Sebagai istri, teman saya ini takut sekali jika uang-uang yang didapat sang suami akan membawa akibat buruk pada kehidupan mereka nantinya. Karena itu teman saya berulangkali meminta sang suami mencari pekerjaan lain yang lebih jelas dan lebih halal uangnya. Tapi selalu saja ketakutan teman saya itu tak digubris. Bahkan sang suami mentertawainya dengan mengatakan “Nggak mungkin uang yang saya dapat membawa akibat buruk bagi kita. Bahkan kita bisa membeli apa yang kita inginkan selama ini ya karena adanya uang itu”.
Ketika teman saya hamil, sekali lagi dia minta suaminya pindah kerja karena khawatir anaknya akan menerima akibat buruk dari uang yang tak jelas itu. Tapi usahanya sia-sia. Ketika teman ini melahirkan dan mendapati kenyataan sang putra terlahir dengan kondisi begitu mengenaskan, sang suami justru menyalahkan dan menuduhnya telah membuat bayi mereka cacat.
Mendengar cerita ini, saya makin terdiam. Sekilas saya ingat petuah kyai di tempat saya belajar dulu bahwa kita harus pastikan uang yang kita gunakan untuk makan benar-benar halal karena setiap makanan akan menjadi darah dan daging di tubuh dan akan mempengaruhi karakter seseorang.
Kepada teman ini, saya yakinkan bahwa Tuhan yang selalu Maha Pengasih tak akan memberi sesuatu di luar kesanggupan kita menanggungnya. Maka kita harus belajar berpikir positif kepada Tuhan bahwa dengan kejadian yang kita anggap buruk ini, sebenarnya Tuhan hanya sedang membantu kita untuk menjadi lebih kuat. Bukankah ada pepatah yang mengatakan “sesuatu yang tidak membunuhmu, hanya akan menjadikanmu lebih kuat”?
Di rumah saya mencoba mencari sebuah ayat Qur’an yang sepanjang jalan pulang tadi menari-nari di kepala terkait dengan pertanyaannya tentang hukum karma. Dan saya menemukan ayat ini : Karena itu barangsiapa yang mengerjakan kebaikan meski seberat debu, dia pasti akan melihatnya. Dan barangsiapa yang mengerjakan kejahatan meski seberat atom pun, dia pasti akan melihat (balasan) nya pula” (Q.S.99: 7 & 8).

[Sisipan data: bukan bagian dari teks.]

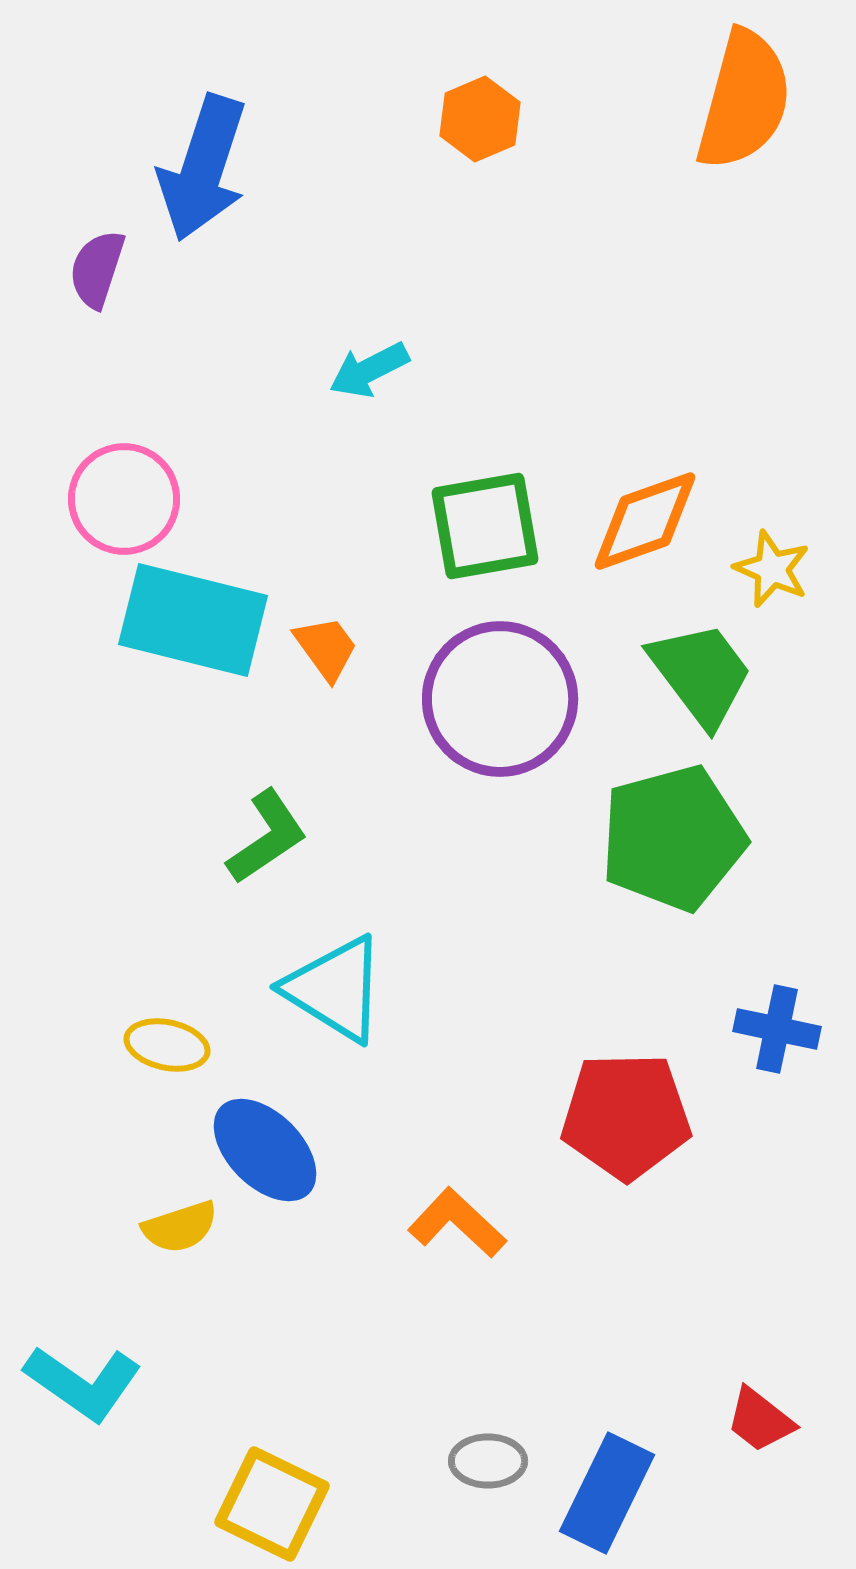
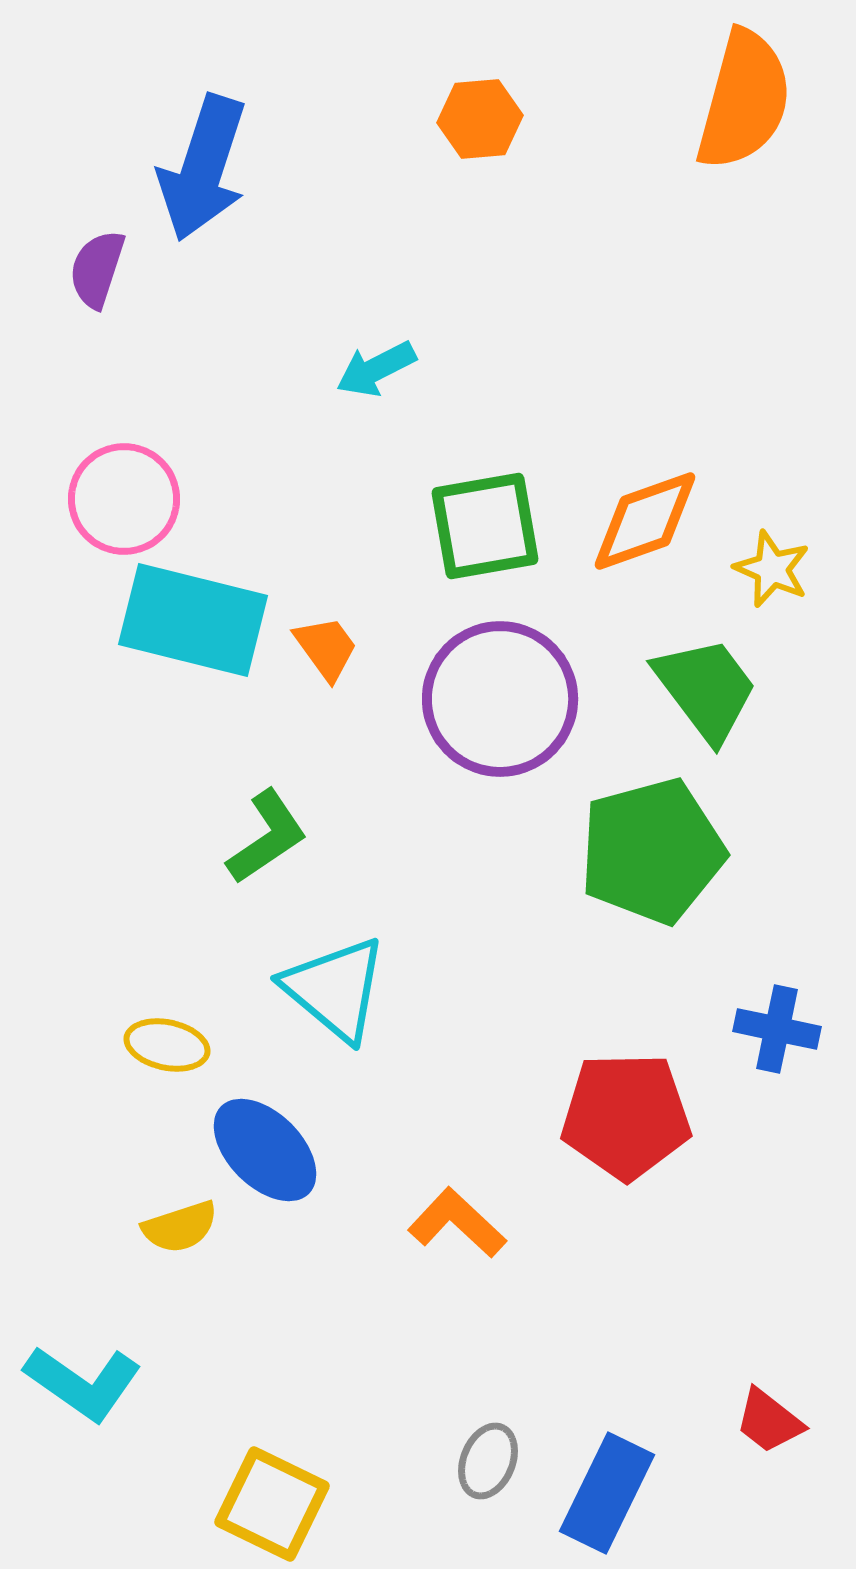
orange hexagon: rotated 18 degrees clockwise
cyan arrow: moved 7 px right, 1 px up
green trapezoid: moved 5 px right, 15 px down
green pentagon: moved 21 px left, 13 px down
cyan triangle: rotated 8 degrees clockwise
red trapezoid: moved 9 px right, 1 px down
gray ellipse: rotated 68 degrees counterclockwise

Saya tak tahu apakah kedua ayat di atas bisa diartikan bahwa hukum karma juga dipercaya dalam Islam. Tetapi saya kira kedua ayat tersebut dengan sangat jelas menggambarkan tentang hukum sebab akibat dan pastinya Tuhan ingin kita selalu berhati-hati dalam berpikir dan bertindak baik pada Nya, pada diri sendiri apalagi pada orang lain karena semua yang kita lakukan selalu saja kembali pada diri kita. Bukankah siapa menabur angin akan menuai badai?